I don't know if you can see from the pics, but there's a lip at the bottom that the Kindle slides into. Then there are rails on each side that keep it from sliding from side to side. At the top, there's a clip that goes over the top. It's really secure, and there's no movement at all, yet there isn't anything that puts pressure on the Kindle and could crack it. After a couple of days using it, I really like this case. The leather is really soft. About the only other thing I wish it had was a closure. It just folds over, and I wish there was a way to hook it closed. I really like being able to stand it up, or fold it open. I have a light, and it fits nicely on the case, too.


----------



## raven312 (Jan 12, 2010)

Wow, that's like the system used in the Noreve case (the rails)!  Very nice!


----------



## robjond (Nov 19, 2009)

Very nice!


----------



## LibbyD (Apr 28, 2009)

Where did you find a leather one?  Amazon and the Speck website are showing only leatherette in black. There is no information for the red version.  

The spine looks a lot wider than spines on other cases.  Is that because of the fold-out stand?

(Harvey was given one at the CES and he said he would review it.)


----------



## Hoosiermama (Dec 28, 2009)

> Where did you find a leather one? Amazon and the Speck website are showing only leatherette in black.

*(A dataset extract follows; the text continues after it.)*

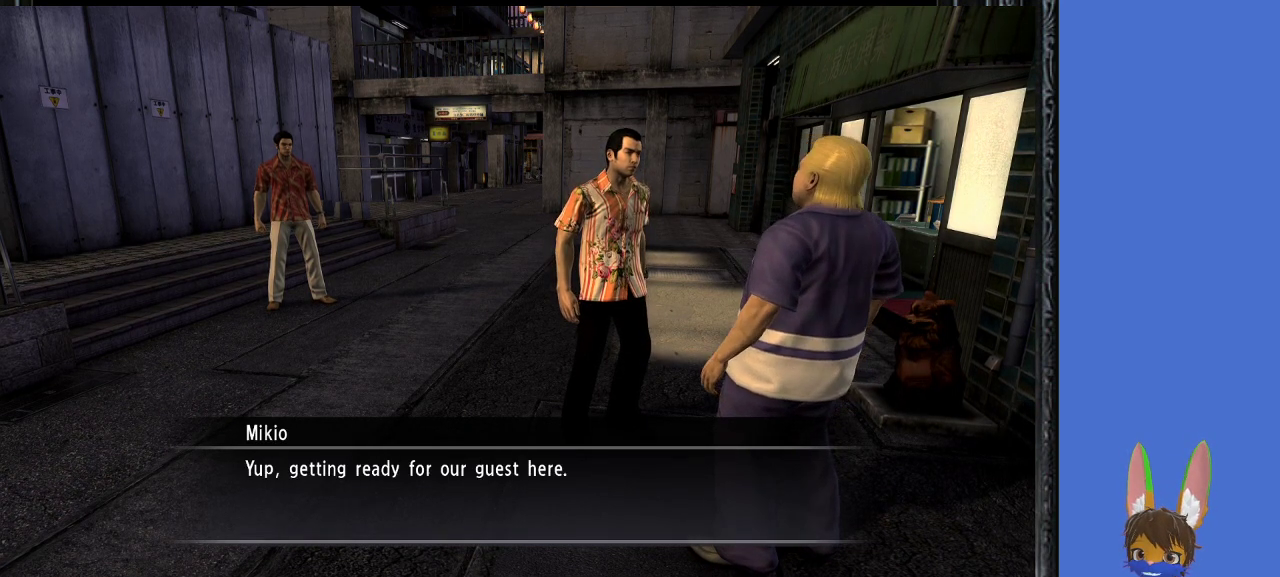
{"buttons": [], "left_stick": "center", "right_stick": "center", "events": [[367, "CROSS", "down"], [467, "CROSS", "up"]]}
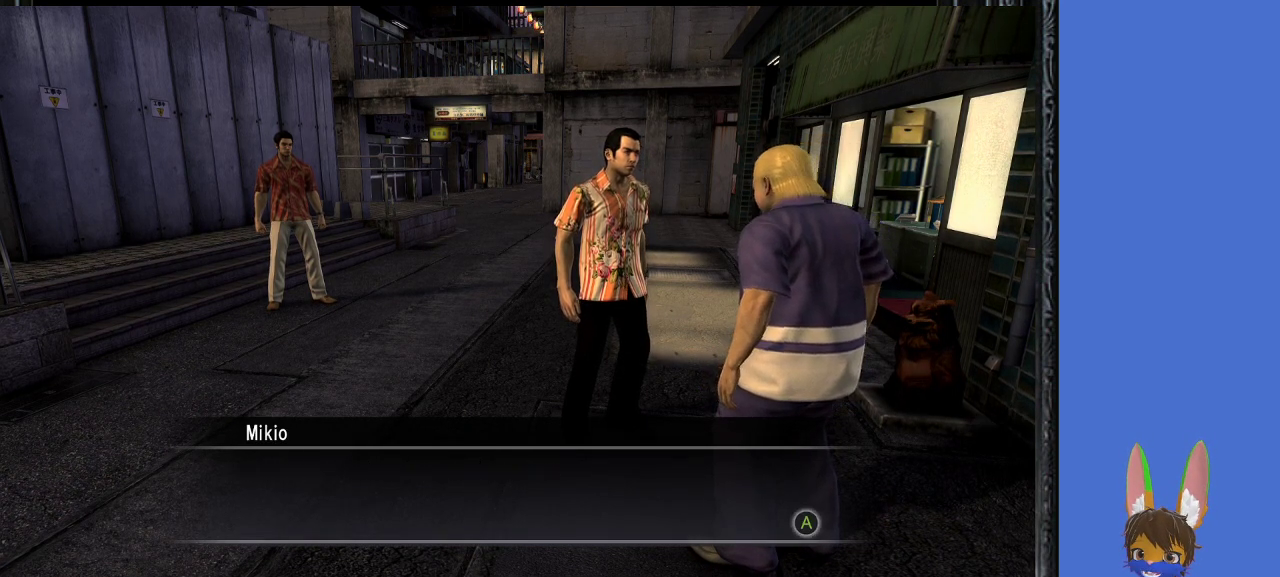
{"buttons": ["CROSS"], "left_stick": "center", "right_stick": "center", "events": [[400, "CROSS", "down"]]}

It's probably leatherette then. It's soft and feels like leather to me. This is my first case that folds out (I have a neoprene that zips open), so I don't know if the spine is thicker than others. It seems to be the right depth--the same depth as the Kindle and the back cover. The fold out stand is in the middle of the inside front cover, so I don't think that has anything to do with the width of the spine.


----------



## raven312 (Jan 12, 2010)

Amazon's site says leather, Speck's says leatherette.  They need to correct that on the Amazon side. I thought it was incredibly inexpensive for a leather case with those features but I was going by what it says on Amazon.  However it goes, it's a really nice case.


----------



## Hoosiermama (Dec 28, 2009)

I'm going to go with "black leather feelin'"!  Whatever it's made of, I like it, and I think it's a good price for the features it has, so I'm happy!


----------



## Hoosiermama (Dec 28, 2009)

Well, I am a klutz  ...and I dropped my Kindle from about waist high onto an oak floor. I had been reading my Kindle "naked" until I got this cover and fortunately it was in the case. No damage to the Kindle, and I'm glad this case is padded!


----------



## raven312 (Jan 12, 2010)

Hoosiermama said:


> Well, I am a klutz  ...and I dropped my Kindle from about waist high onto an oak floor. I had been reading my Kindle "naked" until I got this cover and fortunately it was in the case. No damage to the Kindle, and I'm glad this case is padded!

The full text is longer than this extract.